近くにはさっきまで授業を受けていた魔法学校の姿も見える。その塔のような魔法学校は地上で見るとあんなに巨大だったのに、空から見るととても小さくて、まるでよくできた模型のように見えた。
「しっかりつかまってなさい」
マグお姉ちゃんはそう言うと、思いっきりスピードを出して空の中を飛行した。
マグお姉ちゃんの杖の前方に乗せられたメテオラはいつものマグお姉ちゃんの腰ではなくて、ぎゅっとマグお姉ちゃんの杖につかまって、そのまま杖に覆いかぶさるようにして体を小さく縮めた。
マグお姉ちゃんの杖の後方に乗せられたニコラスは青白い顔をしながら、ぎゅっとマグお姉ちゃんの腰にしがみつていた。
……速い。メテオラは思う。
世界があっという間に後方に吹き飛んでいく。……しかもそれだけじゃない。ものすごく飛行が安定している。風が邪魔にならない。本当に風を切っている。僕とニコラスを乗せているのに、そんなのまったく御構い無しだ。
これがマグお姉ちゃんの魔法。
本物の飛行術。天才と呼ばれる魔法使いが、……空を飛んでいるときに見ている風景なんだ。
メテオラは両目を開けて世界を可能なかぎり確認する。
そのままマグお姉ちゃんはしばらくの間、空の飛行を続けた。
マグお姉ちゃんは明らかに遊んでいた。ニコラスの家につくだけなら、もうとっくについているはずだった。

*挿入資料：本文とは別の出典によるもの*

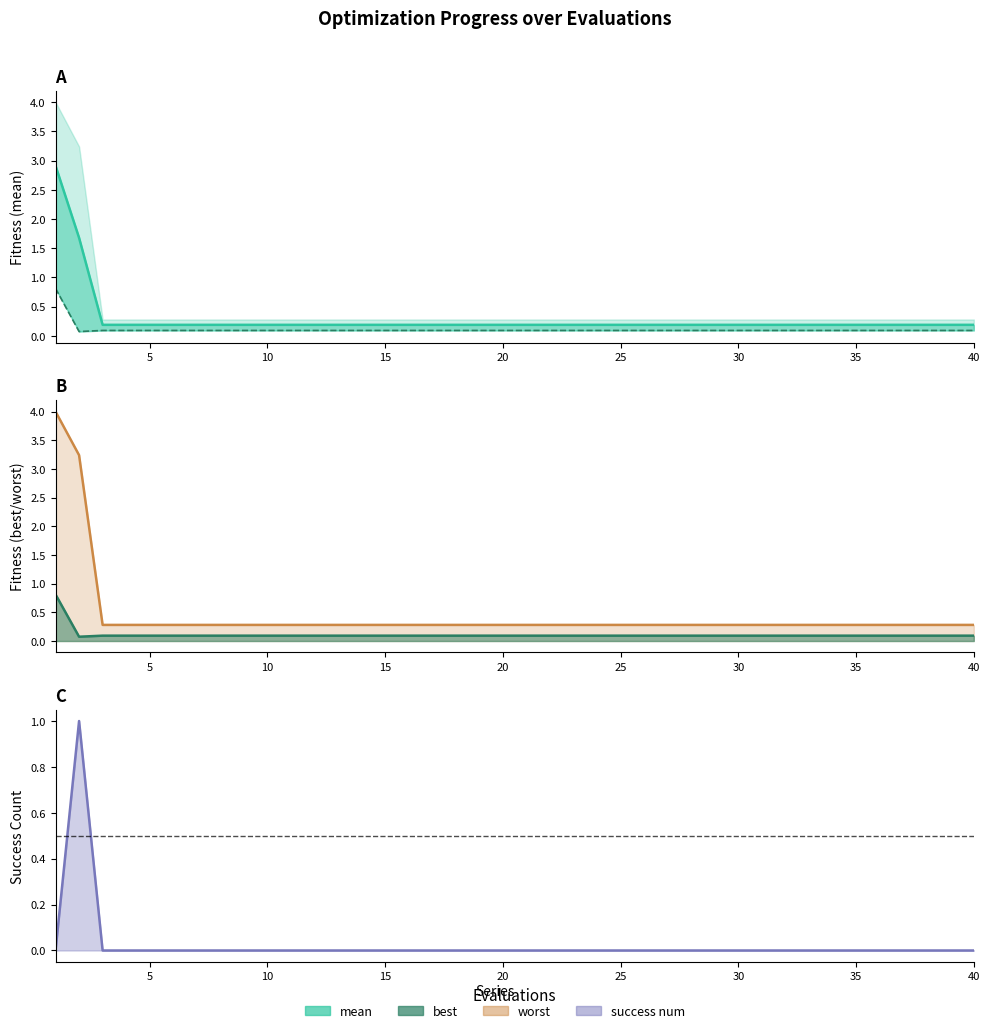

Which series has the largest range (max minus min)?

worst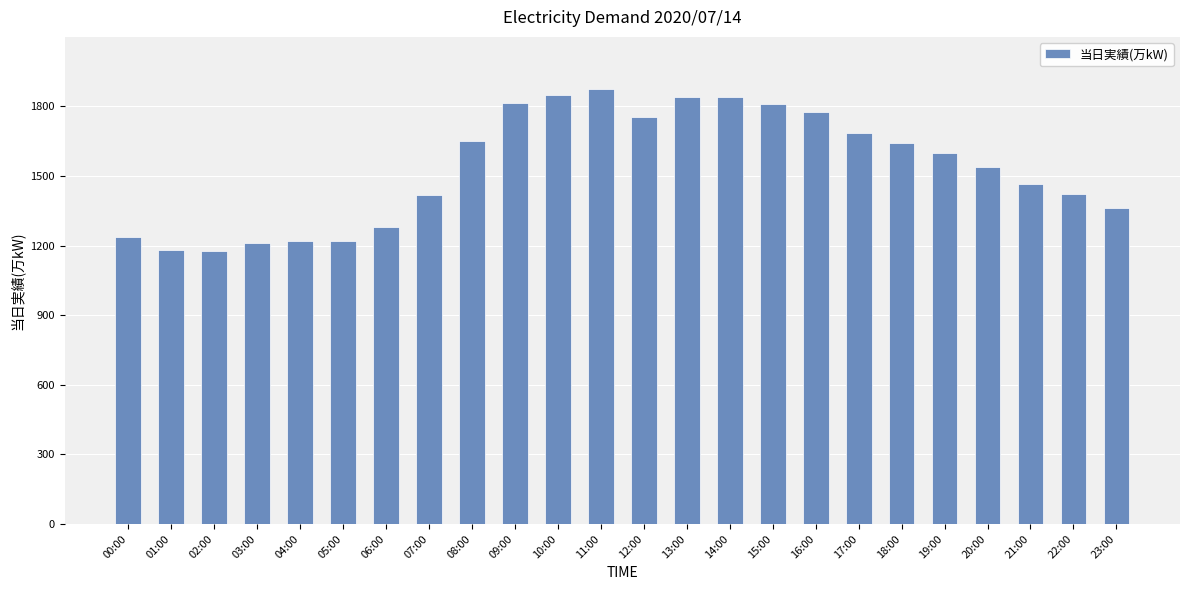

What is the sum of all values?

36877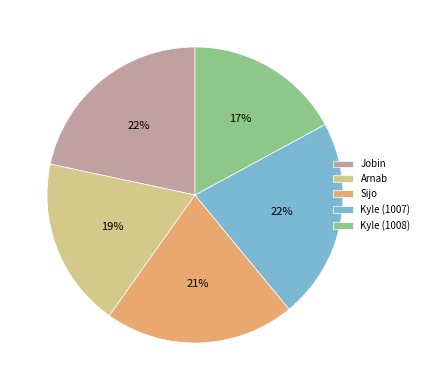

The Sijo slice represents 33% of the pie. True or false?

False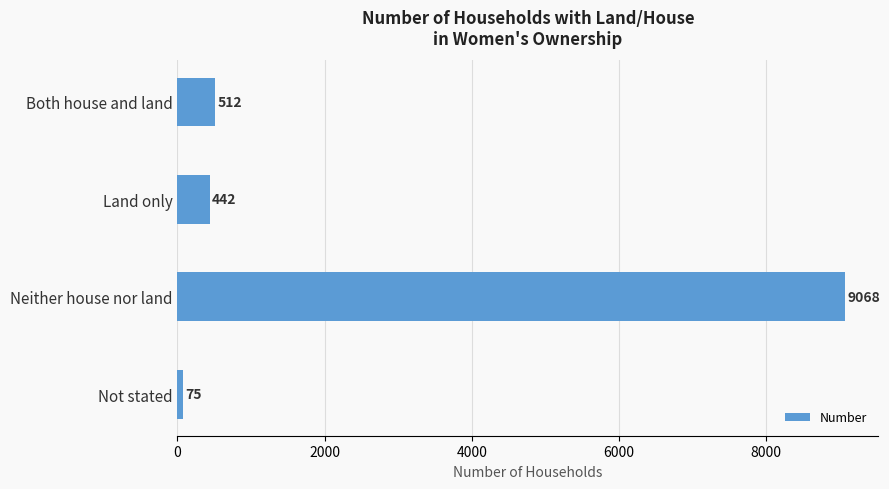

Does the chart contain stacked bars?

No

マグお姉ちゃんはときに雷鳴のように激しく空の中を飛んで、ときに遊覧船のように緩やかに空の中を移動した。
「どう? 楽しいでしょ?」マグお姉ちゃんが言った。
「はい。……本当に」とメテオラは言った。
ニコラスからの返事はない。
ニコラスはもう返事をするとか、それどころではない状態になっていた。